To request a return of any item be it faulty, unwanted or incorrect you must request an RAN Number (Returns Authorisation Number). This can be done by contacting us directly via email or phone.

10. Warranty
All goods, unless stated (on invoice) are parts only warranty.

In respect of the goods which are provided to the reasonable satisfaction of the company to be damaged of defective due to the defects in material of workman hip, the company will, free of charge, within a period of 12 months from the date of resale of such goods by the buyer, either (at the company’s option):

  1. repair such goods or
  2. replace such goods on return or
  3. Refund the purchase price of the goods on return.

The obligation stated in the paragraph will not apply where:

  1. The goods have been improperly altered in any way whatsoever, or have been subject to misuse or unauthorized repair;
  2. The goods have been improperly installed or connected
  3. Any maintenance requirements relating to the goods have not been complied with.
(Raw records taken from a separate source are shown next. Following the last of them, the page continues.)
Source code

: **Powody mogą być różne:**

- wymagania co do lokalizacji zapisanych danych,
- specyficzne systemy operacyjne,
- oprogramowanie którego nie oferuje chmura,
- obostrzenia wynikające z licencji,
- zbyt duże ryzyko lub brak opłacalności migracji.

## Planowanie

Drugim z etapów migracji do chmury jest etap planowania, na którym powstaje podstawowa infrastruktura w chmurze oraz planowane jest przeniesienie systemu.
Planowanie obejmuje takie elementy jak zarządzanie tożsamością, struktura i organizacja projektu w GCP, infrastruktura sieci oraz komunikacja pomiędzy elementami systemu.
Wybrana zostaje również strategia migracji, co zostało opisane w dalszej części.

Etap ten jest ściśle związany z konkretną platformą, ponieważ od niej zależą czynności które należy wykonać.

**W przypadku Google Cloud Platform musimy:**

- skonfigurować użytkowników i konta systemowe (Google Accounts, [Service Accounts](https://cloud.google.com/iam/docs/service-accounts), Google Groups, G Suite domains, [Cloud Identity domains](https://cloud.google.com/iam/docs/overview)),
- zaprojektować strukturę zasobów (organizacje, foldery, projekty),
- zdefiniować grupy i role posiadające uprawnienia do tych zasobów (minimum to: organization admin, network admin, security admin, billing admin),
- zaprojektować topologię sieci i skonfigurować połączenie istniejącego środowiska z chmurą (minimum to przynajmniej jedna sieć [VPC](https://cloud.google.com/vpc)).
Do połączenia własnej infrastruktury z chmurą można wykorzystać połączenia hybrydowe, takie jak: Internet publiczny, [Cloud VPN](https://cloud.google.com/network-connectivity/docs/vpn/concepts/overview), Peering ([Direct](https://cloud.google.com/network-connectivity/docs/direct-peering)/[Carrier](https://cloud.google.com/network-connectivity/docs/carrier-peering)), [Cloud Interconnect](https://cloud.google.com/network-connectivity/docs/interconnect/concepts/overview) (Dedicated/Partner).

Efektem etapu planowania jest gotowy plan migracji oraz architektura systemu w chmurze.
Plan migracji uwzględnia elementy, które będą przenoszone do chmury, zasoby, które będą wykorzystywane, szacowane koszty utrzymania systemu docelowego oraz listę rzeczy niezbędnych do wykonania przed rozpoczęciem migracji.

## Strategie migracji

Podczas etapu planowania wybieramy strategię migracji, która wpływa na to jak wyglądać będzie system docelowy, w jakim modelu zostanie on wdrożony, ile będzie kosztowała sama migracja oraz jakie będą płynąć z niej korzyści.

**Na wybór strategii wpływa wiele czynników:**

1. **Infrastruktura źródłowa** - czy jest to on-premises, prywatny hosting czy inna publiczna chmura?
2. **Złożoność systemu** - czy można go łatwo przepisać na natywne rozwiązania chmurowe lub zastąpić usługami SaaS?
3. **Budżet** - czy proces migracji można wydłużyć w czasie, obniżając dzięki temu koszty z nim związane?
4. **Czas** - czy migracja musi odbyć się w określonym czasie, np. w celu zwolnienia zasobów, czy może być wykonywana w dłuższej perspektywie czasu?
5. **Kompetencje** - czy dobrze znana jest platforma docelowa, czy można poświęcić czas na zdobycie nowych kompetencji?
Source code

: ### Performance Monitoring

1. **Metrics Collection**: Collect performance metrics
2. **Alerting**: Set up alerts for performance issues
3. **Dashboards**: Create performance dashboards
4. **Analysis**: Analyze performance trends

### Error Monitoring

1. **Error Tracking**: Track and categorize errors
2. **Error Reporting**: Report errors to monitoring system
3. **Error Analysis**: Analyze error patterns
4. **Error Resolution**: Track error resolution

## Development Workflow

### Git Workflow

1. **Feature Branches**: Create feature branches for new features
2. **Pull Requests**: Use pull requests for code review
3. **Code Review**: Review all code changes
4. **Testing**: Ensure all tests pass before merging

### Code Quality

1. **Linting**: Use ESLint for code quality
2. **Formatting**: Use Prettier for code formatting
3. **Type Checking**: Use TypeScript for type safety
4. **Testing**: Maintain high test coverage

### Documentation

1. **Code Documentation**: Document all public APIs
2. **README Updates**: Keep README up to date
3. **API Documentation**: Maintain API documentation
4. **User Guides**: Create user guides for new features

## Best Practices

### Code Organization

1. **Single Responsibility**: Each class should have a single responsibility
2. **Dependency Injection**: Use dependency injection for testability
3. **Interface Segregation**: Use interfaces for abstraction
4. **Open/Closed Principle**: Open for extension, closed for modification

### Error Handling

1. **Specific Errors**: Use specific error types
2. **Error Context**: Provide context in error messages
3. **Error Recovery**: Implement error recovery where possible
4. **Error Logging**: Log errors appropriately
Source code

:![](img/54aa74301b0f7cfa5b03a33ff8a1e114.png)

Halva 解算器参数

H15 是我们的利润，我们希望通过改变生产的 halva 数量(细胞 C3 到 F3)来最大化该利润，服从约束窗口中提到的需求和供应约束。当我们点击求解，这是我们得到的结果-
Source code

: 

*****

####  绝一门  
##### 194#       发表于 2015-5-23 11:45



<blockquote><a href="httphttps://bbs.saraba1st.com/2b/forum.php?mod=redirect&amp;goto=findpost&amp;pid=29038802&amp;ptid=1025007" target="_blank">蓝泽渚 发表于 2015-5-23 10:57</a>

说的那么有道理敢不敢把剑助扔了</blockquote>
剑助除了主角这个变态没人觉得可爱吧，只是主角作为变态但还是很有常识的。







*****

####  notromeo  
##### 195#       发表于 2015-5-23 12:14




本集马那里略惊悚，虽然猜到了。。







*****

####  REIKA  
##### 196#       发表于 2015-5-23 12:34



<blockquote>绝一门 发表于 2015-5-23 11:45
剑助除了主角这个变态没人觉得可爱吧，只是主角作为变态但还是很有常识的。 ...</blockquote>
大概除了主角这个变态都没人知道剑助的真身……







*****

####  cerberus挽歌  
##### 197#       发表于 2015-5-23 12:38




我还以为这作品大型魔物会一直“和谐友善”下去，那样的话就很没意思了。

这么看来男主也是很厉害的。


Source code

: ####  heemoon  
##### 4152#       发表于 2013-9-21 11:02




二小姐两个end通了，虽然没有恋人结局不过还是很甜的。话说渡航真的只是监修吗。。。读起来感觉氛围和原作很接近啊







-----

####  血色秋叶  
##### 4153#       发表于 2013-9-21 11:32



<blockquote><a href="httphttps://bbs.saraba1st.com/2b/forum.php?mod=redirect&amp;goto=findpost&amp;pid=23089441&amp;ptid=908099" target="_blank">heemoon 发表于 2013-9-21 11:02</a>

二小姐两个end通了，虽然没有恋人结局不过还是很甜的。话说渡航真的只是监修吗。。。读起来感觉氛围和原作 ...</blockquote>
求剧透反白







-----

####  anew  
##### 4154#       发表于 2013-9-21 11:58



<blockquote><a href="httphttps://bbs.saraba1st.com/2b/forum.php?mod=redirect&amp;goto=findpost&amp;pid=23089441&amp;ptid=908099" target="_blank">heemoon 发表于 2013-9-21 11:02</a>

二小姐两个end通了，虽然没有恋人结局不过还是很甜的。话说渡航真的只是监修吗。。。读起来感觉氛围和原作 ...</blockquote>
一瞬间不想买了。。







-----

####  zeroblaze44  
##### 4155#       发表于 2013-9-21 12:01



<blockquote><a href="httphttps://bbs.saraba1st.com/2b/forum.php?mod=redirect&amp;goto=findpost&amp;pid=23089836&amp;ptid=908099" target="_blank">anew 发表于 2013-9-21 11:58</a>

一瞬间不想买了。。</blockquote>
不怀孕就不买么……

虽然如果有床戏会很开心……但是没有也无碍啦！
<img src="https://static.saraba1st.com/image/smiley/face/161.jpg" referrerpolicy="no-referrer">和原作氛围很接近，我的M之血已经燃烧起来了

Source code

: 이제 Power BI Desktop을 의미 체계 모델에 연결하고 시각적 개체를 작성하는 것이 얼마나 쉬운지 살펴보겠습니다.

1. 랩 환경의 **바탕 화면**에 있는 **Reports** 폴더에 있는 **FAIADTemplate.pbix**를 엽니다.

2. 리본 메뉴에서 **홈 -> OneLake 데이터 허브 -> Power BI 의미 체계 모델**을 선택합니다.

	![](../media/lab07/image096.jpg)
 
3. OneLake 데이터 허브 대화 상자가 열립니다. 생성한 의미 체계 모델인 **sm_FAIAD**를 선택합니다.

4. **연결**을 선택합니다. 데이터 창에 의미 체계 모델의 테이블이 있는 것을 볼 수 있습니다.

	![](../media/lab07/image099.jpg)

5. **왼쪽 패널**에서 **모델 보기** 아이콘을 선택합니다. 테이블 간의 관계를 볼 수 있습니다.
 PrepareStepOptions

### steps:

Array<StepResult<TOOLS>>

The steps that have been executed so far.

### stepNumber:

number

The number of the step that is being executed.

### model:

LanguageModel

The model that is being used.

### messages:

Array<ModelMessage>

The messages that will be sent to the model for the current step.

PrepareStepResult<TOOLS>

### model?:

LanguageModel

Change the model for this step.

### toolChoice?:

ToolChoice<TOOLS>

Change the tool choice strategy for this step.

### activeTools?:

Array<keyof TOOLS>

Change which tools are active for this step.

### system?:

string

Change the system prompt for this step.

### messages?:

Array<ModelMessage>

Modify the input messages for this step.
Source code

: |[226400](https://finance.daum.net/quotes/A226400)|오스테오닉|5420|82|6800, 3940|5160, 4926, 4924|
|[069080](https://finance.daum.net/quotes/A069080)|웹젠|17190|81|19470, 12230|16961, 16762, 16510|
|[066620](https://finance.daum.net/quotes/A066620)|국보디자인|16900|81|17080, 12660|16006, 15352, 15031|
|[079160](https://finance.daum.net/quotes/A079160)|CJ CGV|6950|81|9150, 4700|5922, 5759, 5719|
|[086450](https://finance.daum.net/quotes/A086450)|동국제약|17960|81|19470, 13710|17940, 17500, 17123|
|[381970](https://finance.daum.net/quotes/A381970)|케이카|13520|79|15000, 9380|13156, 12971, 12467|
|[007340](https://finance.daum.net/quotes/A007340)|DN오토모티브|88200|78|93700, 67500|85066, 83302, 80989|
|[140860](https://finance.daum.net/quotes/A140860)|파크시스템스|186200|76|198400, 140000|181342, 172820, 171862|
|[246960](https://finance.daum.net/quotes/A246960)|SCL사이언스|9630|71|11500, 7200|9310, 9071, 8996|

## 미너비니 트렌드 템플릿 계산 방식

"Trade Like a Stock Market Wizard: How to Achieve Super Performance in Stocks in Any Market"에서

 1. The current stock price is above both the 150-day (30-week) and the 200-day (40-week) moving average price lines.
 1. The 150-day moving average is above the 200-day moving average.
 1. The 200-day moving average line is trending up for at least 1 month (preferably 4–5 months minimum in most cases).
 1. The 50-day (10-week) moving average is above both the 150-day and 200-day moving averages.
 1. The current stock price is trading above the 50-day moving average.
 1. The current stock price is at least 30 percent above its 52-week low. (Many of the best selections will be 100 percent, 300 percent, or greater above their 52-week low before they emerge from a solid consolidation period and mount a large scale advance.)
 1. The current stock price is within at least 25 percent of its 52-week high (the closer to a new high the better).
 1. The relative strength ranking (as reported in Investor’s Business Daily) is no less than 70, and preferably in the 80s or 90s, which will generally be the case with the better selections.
Any goods that have been replaced will belong to the company. Any required or replacement goods will be liable to repair, replacement or refund under the terms specified in paragraph 2 of the warranty section for the unexpired portion of the 12-month period () from the original date of resale of the repaired or replaced goods.

11. Liability
Subject to the unfair contract terms act 1997, and the requirement of reasonableness therein in the event of any claim made against the company may in respect of any matter whatsoever, the liability (if any) of the company shall be limited to the replacement of the goods sold by the company in respect of when the liability (if any) arises only, and under no circumstances shall the company be liable to the customer or any other party for any consequential loss or damage whatsoever.

12. Force Majeure
Every effort will be made to carry out the contract but its due to performance is subject to cancellation by the company and to such variations at the company may find necessary as a result of inability to secure labor, materials or supplies as an act of god, war, strike, lockout, other labor dispute, fire, flood, drought, legislation or other cause (whether of the forgoing class or not) beyond the companies control. The companies control. The company shall be under no liability for failures, variations and delays attribute to causes beyond its control.

13. Entire Agreement
The contract contains all the terms which the company and the buyer have agreed in relation to the goods and supersedes any prior written or oral agreements, representations or understanding between these parties relating to such goods. The buyer acknowledges that it is not relied on any statement, promise or representation made or given by or on behalf of the company which is not set out in this contract.

14. Other conditions of sale
By ordering any goods from the company, the customer will be deemed to have accepted that these conditions contained or in any letter, acceptance form, receipt or the like received by the customer in connection with the goods so ordered and that any such other conditions will not form part of the contract between the company and the customer for the sale of such goods. For the avoidance if doubt, in the case of products specifically stocked at the request of the customer, any additional terms do not apply in addition to these conditions do not form part of the contract for the sale of such goods between the company and the customer.

16. Proper law
These conditions and all quotations, offer and acceptances shall be governed by and constructed according to English law.